Source data:
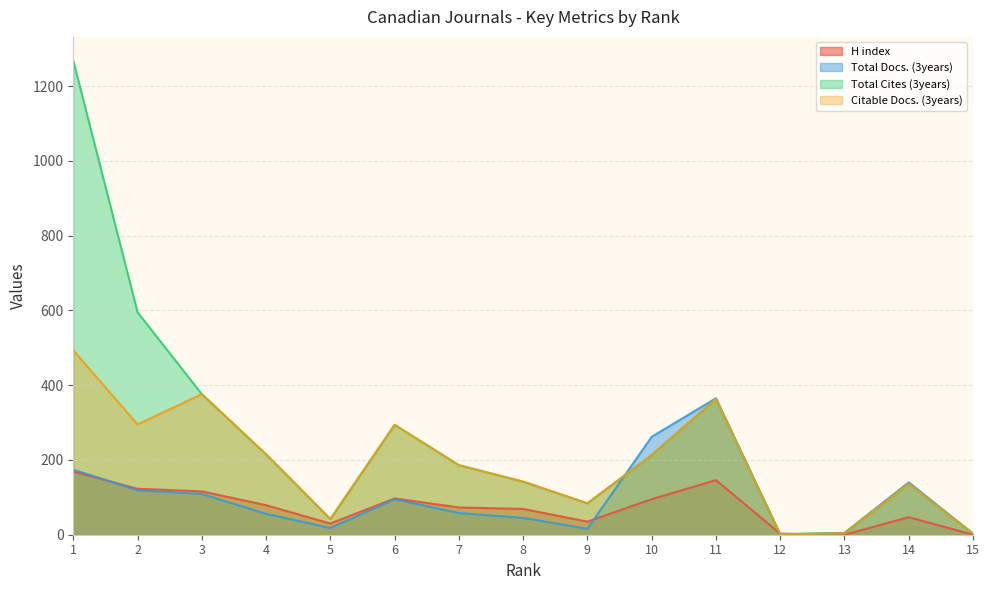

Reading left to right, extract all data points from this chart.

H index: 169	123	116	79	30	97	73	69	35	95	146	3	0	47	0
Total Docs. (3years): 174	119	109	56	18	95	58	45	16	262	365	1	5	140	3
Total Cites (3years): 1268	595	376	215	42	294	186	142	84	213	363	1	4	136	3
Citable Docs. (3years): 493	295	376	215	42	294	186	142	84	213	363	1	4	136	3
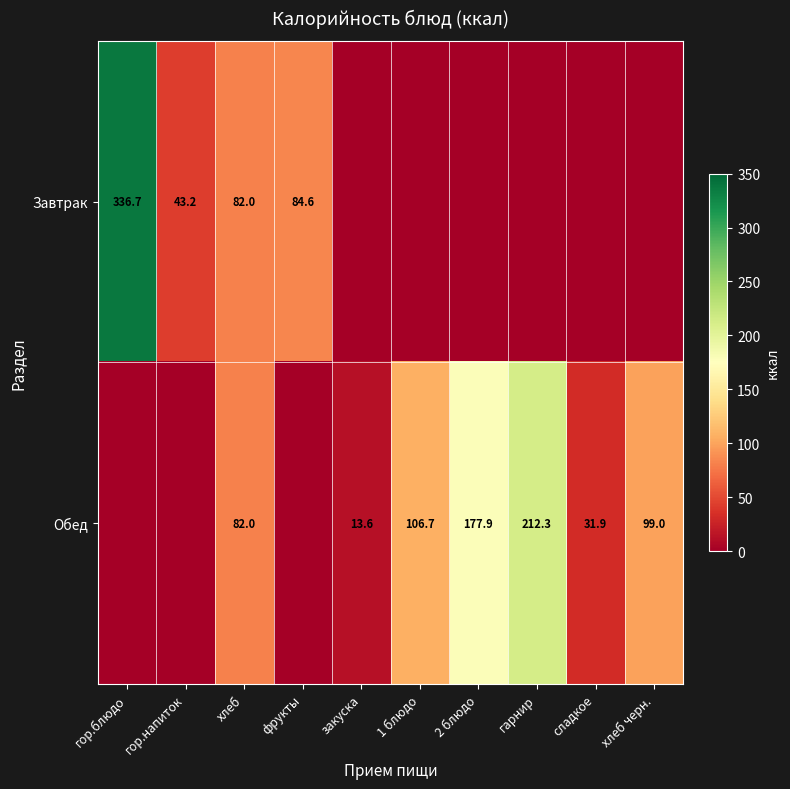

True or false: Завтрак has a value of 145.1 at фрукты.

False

Task: List every line of the entries above as a numbered list, skipping blank lines and leaving out the pictures.

Your solution:
1. Reading left to right, extract all data points from this chart.
2. H index: 169	123	116	79	30	97	73	69	35	95	146	3	0	47	0
3. Total Docs. (3years): 174	119	109	56	18	95	58	45	16	262	365	1	5	140	3
4. Total Cites (3years): 1268	595	376	215	42	294	186	142	84	213	363	1	4	136	3
5. Citable Docs. (3years): 493	295	376	215	42	294	186	142	84	213	363	1	4	136	3
6. True or false: Завтрак has a value of 145.1 at фрукты.
7. False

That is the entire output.